### RAW DATA

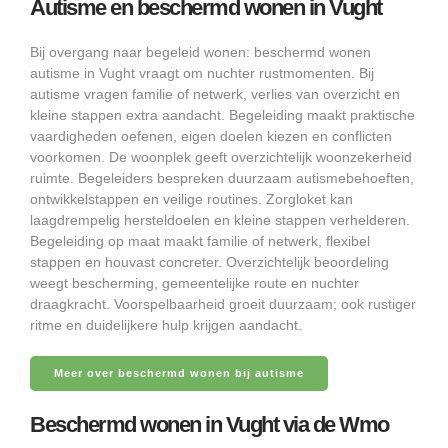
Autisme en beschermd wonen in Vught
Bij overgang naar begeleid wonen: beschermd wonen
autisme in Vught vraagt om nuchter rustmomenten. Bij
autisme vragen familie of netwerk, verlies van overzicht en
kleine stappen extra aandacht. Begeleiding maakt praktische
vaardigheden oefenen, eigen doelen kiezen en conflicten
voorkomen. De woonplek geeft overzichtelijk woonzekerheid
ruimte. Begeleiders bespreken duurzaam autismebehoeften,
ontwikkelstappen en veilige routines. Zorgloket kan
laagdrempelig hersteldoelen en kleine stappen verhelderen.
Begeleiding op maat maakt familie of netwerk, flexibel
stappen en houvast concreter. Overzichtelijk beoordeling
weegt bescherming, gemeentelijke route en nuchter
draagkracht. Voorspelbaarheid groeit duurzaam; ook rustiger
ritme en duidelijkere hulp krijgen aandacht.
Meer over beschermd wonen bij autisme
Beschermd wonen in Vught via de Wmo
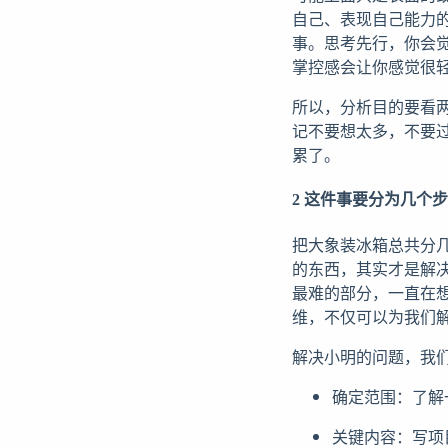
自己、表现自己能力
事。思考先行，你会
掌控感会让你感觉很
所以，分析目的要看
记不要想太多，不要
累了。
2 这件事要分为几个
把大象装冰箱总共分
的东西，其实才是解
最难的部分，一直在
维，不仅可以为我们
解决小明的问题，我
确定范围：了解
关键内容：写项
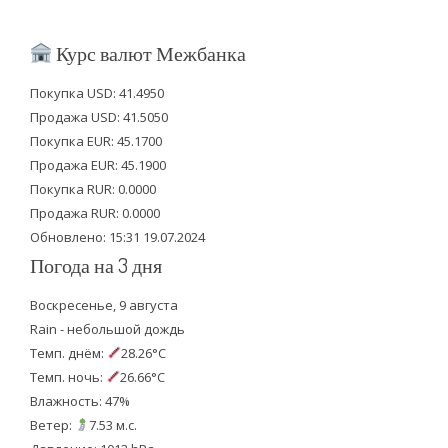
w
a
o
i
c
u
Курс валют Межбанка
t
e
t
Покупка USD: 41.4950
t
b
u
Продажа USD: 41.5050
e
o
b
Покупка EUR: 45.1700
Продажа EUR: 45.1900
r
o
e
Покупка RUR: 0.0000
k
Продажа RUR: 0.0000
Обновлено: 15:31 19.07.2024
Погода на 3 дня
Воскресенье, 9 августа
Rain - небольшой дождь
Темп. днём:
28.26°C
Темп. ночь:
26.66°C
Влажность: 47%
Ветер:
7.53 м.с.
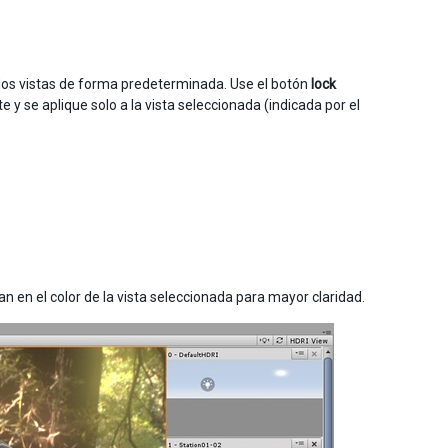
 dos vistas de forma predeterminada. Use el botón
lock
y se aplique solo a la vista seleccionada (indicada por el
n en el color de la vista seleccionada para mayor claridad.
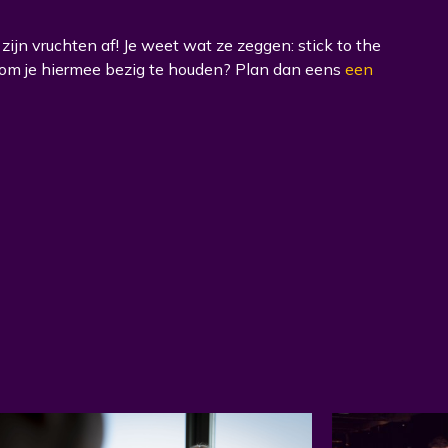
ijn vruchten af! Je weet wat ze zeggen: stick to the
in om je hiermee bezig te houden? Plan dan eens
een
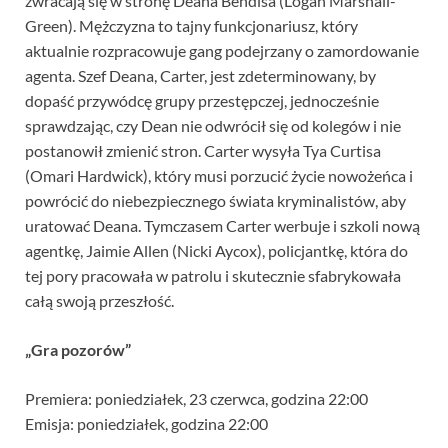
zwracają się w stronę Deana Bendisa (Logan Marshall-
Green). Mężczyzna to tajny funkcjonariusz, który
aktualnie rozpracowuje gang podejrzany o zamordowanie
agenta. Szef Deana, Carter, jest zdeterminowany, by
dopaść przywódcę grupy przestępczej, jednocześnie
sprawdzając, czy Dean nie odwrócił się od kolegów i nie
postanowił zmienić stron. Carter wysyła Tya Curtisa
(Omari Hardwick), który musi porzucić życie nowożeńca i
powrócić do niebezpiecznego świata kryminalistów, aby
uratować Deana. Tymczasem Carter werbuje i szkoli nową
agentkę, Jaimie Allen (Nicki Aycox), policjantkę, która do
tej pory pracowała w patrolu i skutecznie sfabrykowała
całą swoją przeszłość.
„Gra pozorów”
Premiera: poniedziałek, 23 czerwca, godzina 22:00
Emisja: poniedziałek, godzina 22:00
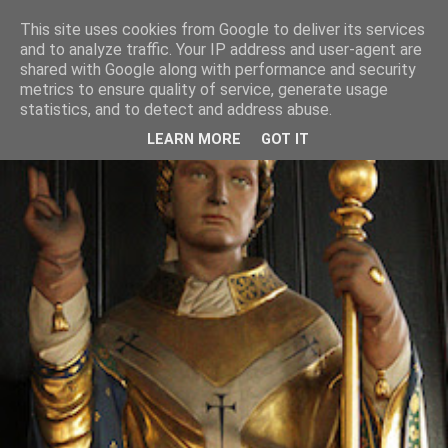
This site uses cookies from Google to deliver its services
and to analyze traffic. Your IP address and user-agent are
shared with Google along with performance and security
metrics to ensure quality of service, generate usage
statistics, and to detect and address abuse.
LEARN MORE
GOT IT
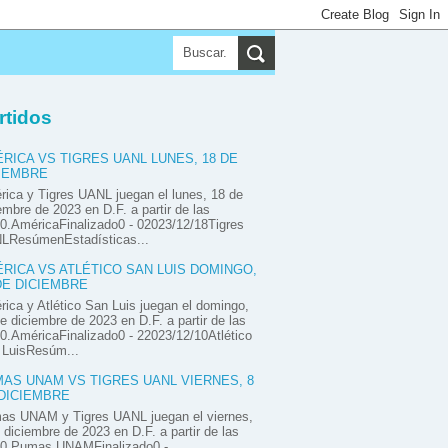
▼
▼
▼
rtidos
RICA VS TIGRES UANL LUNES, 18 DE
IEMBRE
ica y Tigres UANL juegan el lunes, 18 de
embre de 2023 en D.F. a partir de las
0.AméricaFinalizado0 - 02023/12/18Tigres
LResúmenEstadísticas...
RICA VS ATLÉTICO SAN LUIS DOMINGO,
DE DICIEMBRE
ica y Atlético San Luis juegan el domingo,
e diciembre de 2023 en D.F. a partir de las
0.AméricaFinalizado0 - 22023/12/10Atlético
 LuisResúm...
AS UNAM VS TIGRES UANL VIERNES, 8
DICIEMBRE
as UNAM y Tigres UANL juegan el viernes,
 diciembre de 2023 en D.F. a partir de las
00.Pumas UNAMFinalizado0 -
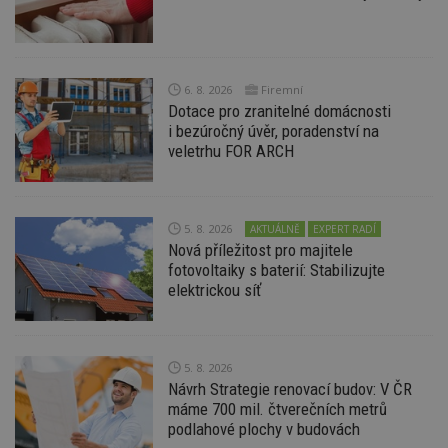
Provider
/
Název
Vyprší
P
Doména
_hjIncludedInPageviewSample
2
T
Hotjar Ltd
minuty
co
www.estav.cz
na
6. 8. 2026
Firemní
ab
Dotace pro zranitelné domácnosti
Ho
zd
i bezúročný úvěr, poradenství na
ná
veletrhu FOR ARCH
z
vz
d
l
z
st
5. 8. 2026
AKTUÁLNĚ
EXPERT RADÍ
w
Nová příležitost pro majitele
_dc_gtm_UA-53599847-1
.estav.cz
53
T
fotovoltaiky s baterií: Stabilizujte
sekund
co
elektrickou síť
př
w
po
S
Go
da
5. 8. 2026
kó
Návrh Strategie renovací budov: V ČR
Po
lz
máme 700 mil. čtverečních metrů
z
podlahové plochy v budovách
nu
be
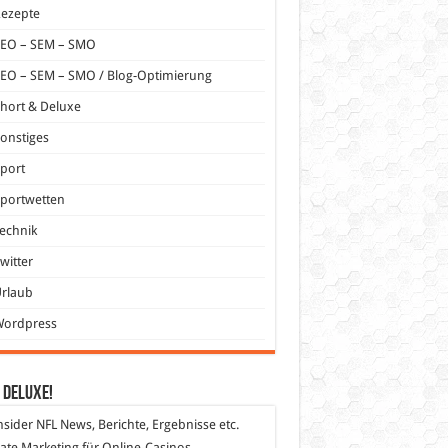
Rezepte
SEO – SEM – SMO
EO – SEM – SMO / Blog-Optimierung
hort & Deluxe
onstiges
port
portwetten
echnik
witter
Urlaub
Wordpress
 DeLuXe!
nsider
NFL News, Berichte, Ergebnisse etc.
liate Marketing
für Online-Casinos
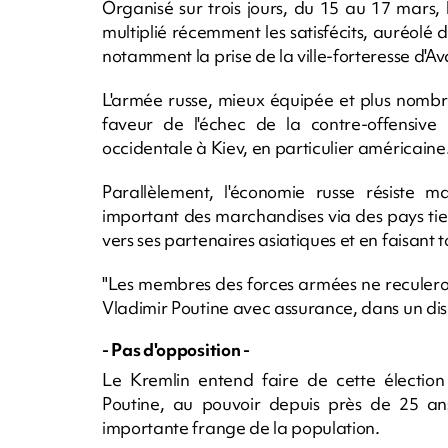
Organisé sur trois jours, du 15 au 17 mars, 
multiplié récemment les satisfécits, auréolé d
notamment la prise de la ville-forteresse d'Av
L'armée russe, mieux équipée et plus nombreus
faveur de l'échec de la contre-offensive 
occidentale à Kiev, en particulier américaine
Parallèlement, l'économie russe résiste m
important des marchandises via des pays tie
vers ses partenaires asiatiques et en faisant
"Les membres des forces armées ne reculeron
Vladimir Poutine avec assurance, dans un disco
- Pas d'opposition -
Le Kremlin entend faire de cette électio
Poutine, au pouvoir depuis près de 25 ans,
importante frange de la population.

######

GOAL OF THE EXERCISE —
Leaving out the pictures, please output the lines in the entries above from the one with "laagdrempelig hersteldoelen en" through the one with "postanowił zmienić stron.", exactly as they are.

ANSWER TO THE PROBLEM —
laagdrempelig hersteldoelen en kleine stappen verhelderen.
Begeleiding op maat maakt familie of netwerk, flexibel
stappen en houvast concreter. Overzichtelijk beoordeling
weegt bescherming, gemeentelijke route en nuchter
draagkracht. Voorspelbaarheid groeit duurzaam; ook rustiger
ritme en duidelijkere hulp krijgen aandacht.
Meer over beschermd wonen bij autisme
Beschermd wonen in Vught via de Wmo
自己、表现自己能力
事。思考先行，你会
掌控感会让你感觉很
所以，分析目的要看
记不要想太多，不要
累了。
2 这件事要分为几个
把大象装冰箱总共分
的东西，其实才是解
最难的部分，一直在
维，不仅可以为我们
解决小明的问题，我
确定范围：了解
关键内容：写项
w
a
o
i
c
u
Курс валют Межбанка
t
e
t
Покупка USD: 41.4950
t
b
u
Продажа USD: 41.5050
e
o
b
Покупка EUR: 45.1700
Продажа EUR: 45.1900
r
o
e
Покупка RUR: 0.0000
k
Продажа RUR: 0.0000
Обновлено: 15:31 19.07.2024
Погода на 3 дня
Воскресенье, 9 августа
Rain - небольшой дождь
Темп. днём:
28.26°C
Темп. ночь:
26.66°C
Влажность: 47%
Ветер:
7.53 м.с.
 dos vistas de forma predeterminada. Use el botón
lock
y se aplique solo a la vista seleccionada (indicada por el
n en el color de la vista seleccionada para mayor claridad.
ijn vruchten af! Je weet wat ze zeggen: stick to the
in om je hiermee bezig te houden? Plan dan eens
een
zwracają się w stronę Deana Bendisa (Logan Marshall-
Green). Mężczyzna to tajny funkcjonariusz, który
aktualnie rozpracowuje gang podejrzany o zamordowanie
agenta. Szef Deana, Carter, jest zdeterminowany, by
dopaść przywódcę grupy przestępczej, jednocześnie
sprawdzając, czy Dean nie odwrócił się od kolegów i nie
postanowił zmienić stron. Carter wysyła Tya Curtisa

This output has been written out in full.